Player Two Start, a joint timeline by Nivek and RySenkari, is one such timeline that uses the same premise as Cronus Invictus. Nintendo and Sony produce the SNES-CD, but builds on the format by writing it in the form of fictional articles, quotes, and reviews. The pair also goes into greater detail into the content of the games, notably the sequel to Super Mario World where they list the themes of the various worlds and the nature of the boss battles. To give you an idea of how enhanced the SNES-CD is in Player Two Start, the author states that the fictional system is more powerful than the Neo Geo AES, the most powerful system at the time. The link provided should give you an idea of the graphical capabilities of the SNES-CD in this timeline, which is to say amazing considering the graphical power of a non-enhanced SNES and Genesis. Thus far, Player Two Start has only reached 1993 but the timeline is still ongoing, but considering how updates can be months apart, it may be a while before we see the next installment. However, with the cliffhanger the latest installment ends on, I am certain it will be worth the wait.
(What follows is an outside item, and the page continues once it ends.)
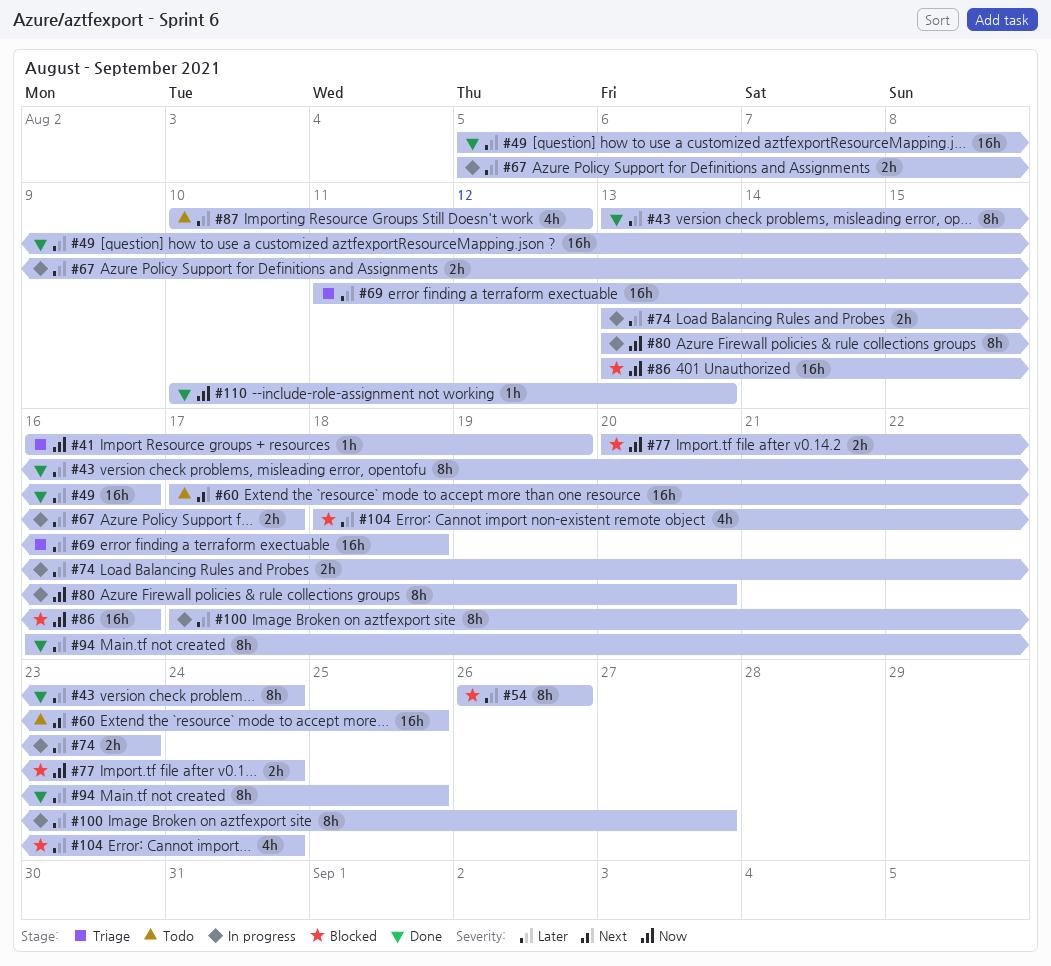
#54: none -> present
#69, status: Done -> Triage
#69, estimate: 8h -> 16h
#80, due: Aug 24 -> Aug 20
And lastly, we come to Beyond the Genesis by Confortius, which I recommend because of my shameless partiality towards Sega. Like Player Two Start its format is partly reviews, but it is most mostly descriptions of games that could have been and bits of news. Sega avoids the damage caused by the intra-company rivalries by focusing its next-generation system uses the Silicon Graphics’ SGI MIPS4000i in lieu on its efforts with the Sega CD and 32X. While I do not find Beyond the Genesis as immersive as Player Two Start, there are enough surprises to raise a few eyebrows. For those who were addicted to Pokemon as children in the late nineties, expect a bigger grudge match between Pokemon and Digimon with Sega’s merger with Bandai, which collapsed in our timeline.
However, video game alternate histories are ultimately a niche subject. Despite the industry having its fair share of big personalities and corporate intrigue (as the Nintendo/Sony debacle had shown us), writing a novel-length story on an alternate console war would be a challenge to say least. It is definitely possible but highly improbable, so write them? As the aforementioned beta version of Sonic 2 has shown us, the incomplete levels made fans curious about what could have been. The inclusion of a revamped Hidden Palace Zone for the iOS/Android releases of the game finally gave us an answer. If Tim Pratt could win a Hugo Award for a short story featuring a video store from an alternate timeline, why now video games?
Get cracking, fellow gamers-cum-alternate historians.